September 3, 2019
Acts 16:36-41 (NIV)
Paul came to Derbe and then to Lystra, where a disciple named Timothy lived, whose mother was Jewish and a believer but whose father was a Greek. The believers at Lystra and Iconium spoke well of him. Paul wanted to take him along on the journey, so he circumcised him because of the Jews who lived in that area, for they all knew that his father was a Greek. As they traveled from town to town, they delivered the decisions reached by the apostles and elders in Jerusalem for the people to obey. So the churches were strengthened in the faith and grew daily in numbers.
One of the things I’ve discovered is the life-changing practice of taking others along on the journey with you. From my earliest days in life, my father loaded me up in the truck, often along with my sisters, and took us along on the journey of farming. I remember many times as a boy when my parents took me along on the journey to visit an elderly person who was a “shut-in” in order to take them the Lord’s Supper. My father often took me along on the journey when he went to the homes of grieving friends who had lost a loved one.
Though I didn’t realize it at the time, those were some of the most important learning moments of my life. I could scarcely articulate what I learned on those journeys. I could only teach it to someone by taking them along on the journey.
I will be forever grateful for people like Jim Hightower and Maxie Dunnam and Paul Baddour who took me along for the journey at critical points in my life. When someone takes us along on the journey we go to places we never would have found on our own and we become people we never would have become but for those journeys.
One of my closest friends today is a man by the name of Mark Benjamin. I mentored Mark for several years through his time in seminary and beyond.
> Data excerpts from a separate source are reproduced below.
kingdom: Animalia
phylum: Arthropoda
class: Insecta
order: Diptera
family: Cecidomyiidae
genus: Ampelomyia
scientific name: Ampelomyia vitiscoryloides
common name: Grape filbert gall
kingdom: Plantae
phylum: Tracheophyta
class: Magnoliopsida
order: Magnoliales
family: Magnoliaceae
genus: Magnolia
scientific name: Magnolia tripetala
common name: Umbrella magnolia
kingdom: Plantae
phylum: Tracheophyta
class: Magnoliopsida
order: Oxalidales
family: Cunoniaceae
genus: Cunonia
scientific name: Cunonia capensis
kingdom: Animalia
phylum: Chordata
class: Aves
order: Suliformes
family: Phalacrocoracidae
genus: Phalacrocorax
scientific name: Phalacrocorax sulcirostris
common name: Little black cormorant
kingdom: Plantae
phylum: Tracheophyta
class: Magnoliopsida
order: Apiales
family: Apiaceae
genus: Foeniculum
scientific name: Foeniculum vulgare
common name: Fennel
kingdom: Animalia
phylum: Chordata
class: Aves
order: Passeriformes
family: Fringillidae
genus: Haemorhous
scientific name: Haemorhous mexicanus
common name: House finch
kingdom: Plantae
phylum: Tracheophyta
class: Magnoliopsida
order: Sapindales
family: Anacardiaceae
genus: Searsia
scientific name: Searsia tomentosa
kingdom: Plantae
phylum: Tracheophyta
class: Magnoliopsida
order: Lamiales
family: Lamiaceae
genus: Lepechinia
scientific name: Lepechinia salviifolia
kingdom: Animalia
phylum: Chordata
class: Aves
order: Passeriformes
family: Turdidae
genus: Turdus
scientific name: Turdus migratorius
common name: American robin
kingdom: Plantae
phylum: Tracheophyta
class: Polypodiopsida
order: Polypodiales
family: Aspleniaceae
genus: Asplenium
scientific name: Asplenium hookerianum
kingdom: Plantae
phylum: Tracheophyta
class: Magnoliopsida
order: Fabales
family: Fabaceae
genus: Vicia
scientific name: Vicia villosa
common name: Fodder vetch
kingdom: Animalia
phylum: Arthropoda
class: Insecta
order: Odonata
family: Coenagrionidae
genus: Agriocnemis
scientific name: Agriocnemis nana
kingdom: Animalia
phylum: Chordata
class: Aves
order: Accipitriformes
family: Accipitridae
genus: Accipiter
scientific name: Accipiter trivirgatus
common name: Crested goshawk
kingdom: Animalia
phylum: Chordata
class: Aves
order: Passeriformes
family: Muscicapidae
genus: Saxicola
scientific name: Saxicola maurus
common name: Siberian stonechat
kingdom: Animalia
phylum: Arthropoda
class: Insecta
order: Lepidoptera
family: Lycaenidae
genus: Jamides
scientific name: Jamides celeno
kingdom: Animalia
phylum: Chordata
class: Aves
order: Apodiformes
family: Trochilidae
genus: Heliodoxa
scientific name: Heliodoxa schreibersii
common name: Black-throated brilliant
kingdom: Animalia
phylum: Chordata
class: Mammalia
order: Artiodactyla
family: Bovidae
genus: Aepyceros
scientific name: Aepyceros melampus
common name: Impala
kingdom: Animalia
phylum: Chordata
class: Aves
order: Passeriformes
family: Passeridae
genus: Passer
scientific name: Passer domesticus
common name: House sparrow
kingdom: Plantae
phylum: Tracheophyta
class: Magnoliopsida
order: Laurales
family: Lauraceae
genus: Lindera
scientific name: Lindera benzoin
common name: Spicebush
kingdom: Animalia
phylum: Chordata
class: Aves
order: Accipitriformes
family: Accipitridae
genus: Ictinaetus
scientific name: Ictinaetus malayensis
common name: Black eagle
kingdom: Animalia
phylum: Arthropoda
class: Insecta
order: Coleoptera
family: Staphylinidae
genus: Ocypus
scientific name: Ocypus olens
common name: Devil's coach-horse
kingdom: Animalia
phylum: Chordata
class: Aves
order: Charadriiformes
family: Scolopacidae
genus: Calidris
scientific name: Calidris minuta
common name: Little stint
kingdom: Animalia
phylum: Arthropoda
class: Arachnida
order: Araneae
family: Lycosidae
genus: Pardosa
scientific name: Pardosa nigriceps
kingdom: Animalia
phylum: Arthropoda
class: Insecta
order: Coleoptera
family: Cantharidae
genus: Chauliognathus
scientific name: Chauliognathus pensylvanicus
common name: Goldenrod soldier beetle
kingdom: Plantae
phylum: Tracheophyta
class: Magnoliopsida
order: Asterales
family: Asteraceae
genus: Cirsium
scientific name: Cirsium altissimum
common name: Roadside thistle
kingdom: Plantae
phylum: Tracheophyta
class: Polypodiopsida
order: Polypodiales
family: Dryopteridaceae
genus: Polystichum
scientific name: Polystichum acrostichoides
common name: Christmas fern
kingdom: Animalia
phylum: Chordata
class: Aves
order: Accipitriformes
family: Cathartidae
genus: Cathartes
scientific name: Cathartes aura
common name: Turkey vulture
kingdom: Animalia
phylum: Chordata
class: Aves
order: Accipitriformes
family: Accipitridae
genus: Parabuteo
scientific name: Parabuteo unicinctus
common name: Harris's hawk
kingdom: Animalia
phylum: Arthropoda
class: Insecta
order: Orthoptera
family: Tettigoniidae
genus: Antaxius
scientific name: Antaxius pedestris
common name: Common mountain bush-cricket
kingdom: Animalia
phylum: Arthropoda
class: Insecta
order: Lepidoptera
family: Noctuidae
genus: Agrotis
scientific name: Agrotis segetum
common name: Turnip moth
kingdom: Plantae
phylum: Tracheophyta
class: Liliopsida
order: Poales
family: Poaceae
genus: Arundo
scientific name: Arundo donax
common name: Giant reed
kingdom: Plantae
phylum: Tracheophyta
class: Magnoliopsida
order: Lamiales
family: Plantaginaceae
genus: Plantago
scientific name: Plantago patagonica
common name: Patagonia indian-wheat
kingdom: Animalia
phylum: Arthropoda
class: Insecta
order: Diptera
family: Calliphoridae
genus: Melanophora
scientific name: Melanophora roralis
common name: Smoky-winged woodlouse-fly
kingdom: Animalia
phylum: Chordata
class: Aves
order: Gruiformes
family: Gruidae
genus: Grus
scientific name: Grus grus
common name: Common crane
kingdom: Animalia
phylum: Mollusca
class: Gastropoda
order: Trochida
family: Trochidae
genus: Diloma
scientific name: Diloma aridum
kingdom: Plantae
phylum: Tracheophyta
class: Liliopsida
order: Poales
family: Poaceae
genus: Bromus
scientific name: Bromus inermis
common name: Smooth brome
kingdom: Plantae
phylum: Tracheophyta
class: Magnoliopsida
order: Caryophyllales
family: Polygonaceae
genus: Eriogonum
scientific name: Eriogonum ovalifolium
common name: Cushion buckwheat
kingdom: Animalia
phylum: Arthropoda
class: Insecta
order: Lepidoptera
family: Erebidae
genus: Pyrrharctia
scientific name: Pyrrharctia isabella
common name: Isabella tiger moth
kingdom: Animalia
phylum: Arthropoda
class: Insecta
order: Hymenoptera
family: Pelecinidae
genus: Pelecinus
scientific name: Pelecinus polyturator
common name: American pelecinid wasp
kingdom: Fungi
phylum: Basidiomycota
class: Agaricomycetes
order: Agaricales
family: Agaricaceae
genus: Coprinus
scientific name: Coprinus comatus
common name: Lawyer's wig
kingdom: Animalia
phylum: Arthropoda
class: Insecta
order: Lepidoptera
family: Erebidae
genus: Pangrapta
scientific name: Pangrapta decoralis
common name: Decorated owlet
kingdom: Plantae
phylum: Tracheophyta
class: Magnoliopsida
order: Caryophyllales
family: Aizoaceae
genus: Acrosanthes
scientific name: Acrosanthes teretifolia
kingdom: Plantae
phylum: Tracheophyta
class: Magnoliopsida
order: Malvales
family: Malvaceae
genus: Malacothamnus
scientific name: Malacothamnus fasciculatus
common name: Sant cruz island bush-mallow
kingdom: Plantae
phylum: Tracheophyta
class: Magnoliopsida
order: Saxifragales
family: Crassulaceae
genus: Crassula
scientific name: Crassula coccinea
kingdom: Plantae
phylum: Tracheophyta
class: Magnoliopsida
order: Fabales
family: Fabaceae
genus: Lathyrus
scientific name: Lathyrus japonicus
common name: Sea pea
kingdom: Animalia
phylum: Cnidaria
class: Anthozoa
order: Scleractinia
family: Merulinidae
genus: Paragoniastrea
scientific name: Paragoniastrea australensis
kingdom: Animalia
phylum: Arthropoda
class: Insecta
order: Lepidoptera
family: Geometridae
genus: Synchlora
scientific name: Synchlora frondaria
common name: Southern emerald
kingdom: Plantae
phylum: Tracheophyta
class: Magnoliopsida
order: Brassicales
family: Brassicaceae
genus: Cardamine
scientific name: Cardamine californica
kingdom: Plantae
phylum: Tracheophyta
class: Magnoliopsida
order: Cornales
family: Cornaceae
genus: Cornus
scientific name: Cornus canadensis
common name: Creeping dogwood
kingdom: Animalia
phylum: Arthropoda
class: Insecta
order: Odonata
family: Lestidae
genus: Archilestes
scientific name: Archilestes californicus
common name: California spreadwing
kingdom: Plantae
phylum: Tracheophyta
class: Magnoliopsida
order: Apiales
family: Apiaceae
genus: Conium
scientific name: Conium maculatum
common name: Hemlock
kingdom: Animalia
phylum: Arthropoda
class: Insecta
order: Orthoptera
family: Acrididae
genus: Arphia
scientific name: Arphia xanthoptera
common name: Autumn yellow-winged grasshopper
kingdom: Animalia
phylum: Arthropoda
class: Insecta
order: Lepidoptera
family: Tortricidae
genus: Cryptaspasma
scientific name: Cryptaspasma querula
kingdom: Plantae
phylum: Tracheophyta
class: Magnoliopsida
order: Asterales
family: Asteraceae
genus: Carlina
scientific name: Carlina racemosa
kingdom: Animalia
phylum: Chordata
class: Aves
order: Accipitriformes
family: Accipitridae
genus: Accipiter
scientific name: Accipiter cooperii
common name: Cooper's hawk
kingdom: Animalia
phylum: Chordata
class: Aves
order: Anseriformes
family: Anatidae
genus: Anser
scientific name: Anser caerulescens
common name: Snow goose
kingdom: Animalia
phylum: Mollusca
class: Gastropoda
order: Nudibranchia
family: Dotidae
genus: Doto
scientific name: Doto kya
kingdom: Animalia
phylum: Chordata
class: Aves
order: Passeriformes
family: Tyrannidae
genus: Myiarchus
I suppose I still mentor him now, yet at many points I find he also mentors me (that’s how the journey works).
It gave me great joy a few years back when Mark invited our oldest son, David, (14 at the time) to go along on the journey with him and another leader on a mission to Haiti later. Missing a week of school paled in comparison to what was learned along the way on that journey.
Isn’t that what Jesus did? He took twelve along for the journey. Isn’t that what discipleship really is? The relationship between Paul and Timothy still teaches us after two thousand years. Their seemingly ordinary relationship made history. These kinds of relationships always do, whether the history gets recorded or not.
COME HOLY SPIRIT!
How about you? Who has taken you along for the journey? Who have you taken along for the journey? Who might you take along for the journey in the days ahead?